School Days: CLA Looks to Plant the Accounting Seed Early With New High School Internship Program

INSIDE Public Accounting Monthly continues to look at the variety of ways firms and other stakeholders are working to address the dwindling pipeline of young talent into the profession. In our May issue, we focused on one IPA 100 firm’s strategy for reaching out to prospective accounting students even earlier in their academic careers.      

As in many other professions, college internships have long been an annual staple for accounting firms looking to showcase potential career paths to bright young talent. But with fewer university students pursuing accounting in recent years, more firms are now considering ways to spark an interest in accounting even before students fill out their college applications.

At IPA 100 firm CLA (FY21 net revenue of $1.45 billion), that thought process has resulted in a new high school internship program that CEO Jen Leary sees as a direct response to the shrinking pipeline of young professionals.

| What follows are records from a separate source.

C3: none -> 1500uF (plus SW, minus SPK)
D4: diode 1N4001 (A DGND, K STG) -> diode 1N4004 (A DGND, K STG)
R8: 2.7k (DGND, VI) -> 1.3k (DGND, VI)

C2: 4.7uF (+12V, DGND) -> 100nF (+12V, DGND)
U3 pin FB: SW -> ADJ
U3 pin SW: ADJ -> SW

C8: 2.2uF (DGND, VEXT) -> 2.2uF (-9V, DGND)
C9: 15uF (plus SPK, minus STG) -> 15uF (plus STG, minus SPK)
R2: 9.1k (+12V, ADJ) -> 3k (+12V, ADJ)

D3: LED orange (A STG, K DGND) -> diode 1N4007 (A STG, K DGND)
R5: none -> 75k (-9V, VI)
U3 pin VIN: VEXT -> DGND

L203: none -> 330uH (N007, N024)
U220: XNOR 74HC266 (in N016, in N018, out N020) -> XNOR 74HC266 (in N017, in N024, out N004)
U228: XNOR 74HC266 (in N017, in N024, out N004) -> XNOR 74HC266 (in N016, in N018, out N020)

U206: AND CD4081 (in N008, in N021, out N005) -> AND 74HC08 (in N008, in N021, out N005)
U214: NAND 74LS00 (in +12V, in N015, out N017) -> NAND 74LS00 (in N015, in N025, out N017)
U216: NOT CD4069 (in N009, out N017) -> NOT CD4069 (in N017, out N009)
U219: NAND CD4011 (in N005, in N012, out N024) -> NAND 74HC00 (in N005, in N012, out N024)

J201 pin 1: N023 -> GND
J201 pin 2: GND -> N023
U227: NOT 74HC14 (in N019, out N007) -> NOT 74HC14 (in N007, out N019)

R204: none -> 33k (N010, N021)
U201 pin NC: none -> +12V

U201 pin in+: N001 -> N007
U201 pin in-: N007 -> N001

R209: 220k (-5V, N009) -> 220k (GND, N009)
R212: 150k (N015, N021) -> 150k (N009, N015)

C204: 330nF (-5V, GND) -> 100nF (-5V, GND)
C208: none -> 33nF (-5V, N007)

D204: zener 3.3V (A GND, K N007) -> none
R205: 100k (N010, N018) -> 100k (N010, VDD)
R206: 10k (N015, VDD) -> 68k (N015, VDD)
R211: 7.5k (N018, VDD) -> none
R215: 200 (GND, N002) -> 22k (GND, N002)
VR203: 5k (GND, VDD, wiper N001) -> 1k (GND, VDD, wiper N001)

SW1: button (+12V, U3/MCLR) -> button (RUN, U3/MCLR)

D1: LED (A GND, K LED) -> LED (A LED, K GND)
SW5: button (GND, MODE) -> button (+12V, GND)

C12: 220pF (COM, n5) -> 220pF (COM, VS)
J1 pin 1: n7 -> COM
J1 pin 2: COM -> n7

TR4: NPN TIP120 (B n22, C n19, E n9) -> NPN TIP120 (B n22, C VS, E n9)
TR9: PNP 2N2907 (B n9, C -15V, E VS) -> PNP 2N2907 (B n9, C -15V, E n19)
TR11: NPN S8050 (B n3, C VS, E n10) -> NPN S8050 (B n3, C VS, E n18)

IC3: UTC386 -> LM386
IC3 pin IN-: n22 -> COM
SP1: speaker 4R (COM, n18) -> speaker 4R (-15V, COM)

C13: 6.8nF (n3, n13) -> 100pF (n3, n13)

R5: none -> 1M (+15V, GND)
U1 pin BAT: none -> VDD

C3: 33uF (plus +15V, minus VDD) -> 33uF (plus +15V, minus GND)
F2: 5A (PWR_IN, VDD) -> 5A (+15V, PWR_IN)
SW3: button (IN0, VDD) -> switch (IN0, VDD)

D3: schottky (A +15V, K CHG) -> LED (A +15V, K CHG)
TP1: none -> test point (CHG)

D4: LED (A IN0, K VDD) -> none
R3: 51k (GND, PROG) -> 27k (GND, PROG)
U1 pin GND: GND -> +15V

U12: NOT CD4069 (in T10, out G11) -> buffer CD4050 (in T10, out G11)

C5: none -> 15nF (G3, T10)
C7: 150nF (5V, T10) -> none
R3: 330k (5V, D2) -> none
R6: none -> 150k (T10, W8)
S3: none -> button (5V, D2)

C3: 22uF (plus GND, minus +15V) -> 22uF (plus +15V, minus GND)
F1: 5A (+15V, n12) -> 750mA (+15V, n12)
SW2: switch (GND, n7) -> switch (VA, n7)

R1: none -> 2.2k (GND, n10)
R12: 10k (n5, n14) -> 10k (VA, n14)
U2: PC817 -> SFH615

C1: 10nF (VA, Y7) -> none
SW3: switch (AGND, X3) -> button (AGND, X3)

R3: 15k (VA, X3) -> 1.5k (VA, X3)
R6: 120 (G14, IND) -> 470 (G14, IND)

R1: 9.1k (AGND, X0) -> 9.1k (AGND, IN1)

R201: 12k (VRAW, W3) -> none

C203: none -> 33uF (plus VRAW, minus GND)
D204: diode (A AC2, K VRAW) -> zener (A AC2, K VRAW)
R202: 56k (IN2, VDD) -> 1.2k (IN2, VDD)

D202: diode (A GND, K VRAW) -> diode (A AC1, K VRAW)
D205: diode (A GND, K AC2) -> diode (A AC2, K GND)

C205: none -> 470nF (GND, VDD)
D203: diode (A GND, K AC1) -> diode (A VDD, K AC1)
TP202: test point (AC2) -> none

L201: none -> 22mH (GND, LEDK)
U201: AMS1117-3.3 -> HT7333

“The next generation of leaders has so many more options than they’ve had before, so we decided that we need to provide a positive, enriching experience even earlier than college,” she explains. “Yes, we still hire college interns, but reaching into high schools to provide an internship opportunity to a motivated student is something that can provide dividends to them, and to us, for the future. We have to do this now to get more students interested in becoming accountants – they need to see what a viable and incredible career it can be.”

Leary

Designed to provide students with hands-on work experience and opportunities to collaborate with peers from across the country, CLA’s high school internship program is a strategic collaboration with Future Business Leaders of America (FBLA) and is open to students between 16 and 18. Leary says the firm expects to welcome an inaugural class of 60 interns across 15 of its offices this summer. The interns will work on a variety of projects ranging from client service simulations to social media activities and will have the opportunity to make presentations and enter competitions. The goal, she says, is to take these students on the client journey over the course of nine weeks, allowing them to develop skills in audit, wealth management, tax preparation and financial literacy along the way.

“We want to give these students a glimpse into our world and the world of being a business owner,” she says. “They’ll have a chance to see how we impact the business community at multiple levels and simulate the experience of being a business owner, and will walk away with a greater understanding of the business community.”

In the early phases of the program, Leary hopes that CLA will learn just as much from the interns as they will from the firm. To that end, part of the program will include a special communication project to help the firm determine how to better connect with the next generation of leaders and inform how it communicates with clients and employees. Such lessons just might help open that elusive pipeline of talent in years to come.

“[These students] will help us by leading the way in social media and other platforms to give us insight into the next cohorts within this program and others,” Leary notes. “It is extremely important to continue to grow and evolve as a profession and this program is one way to do that.”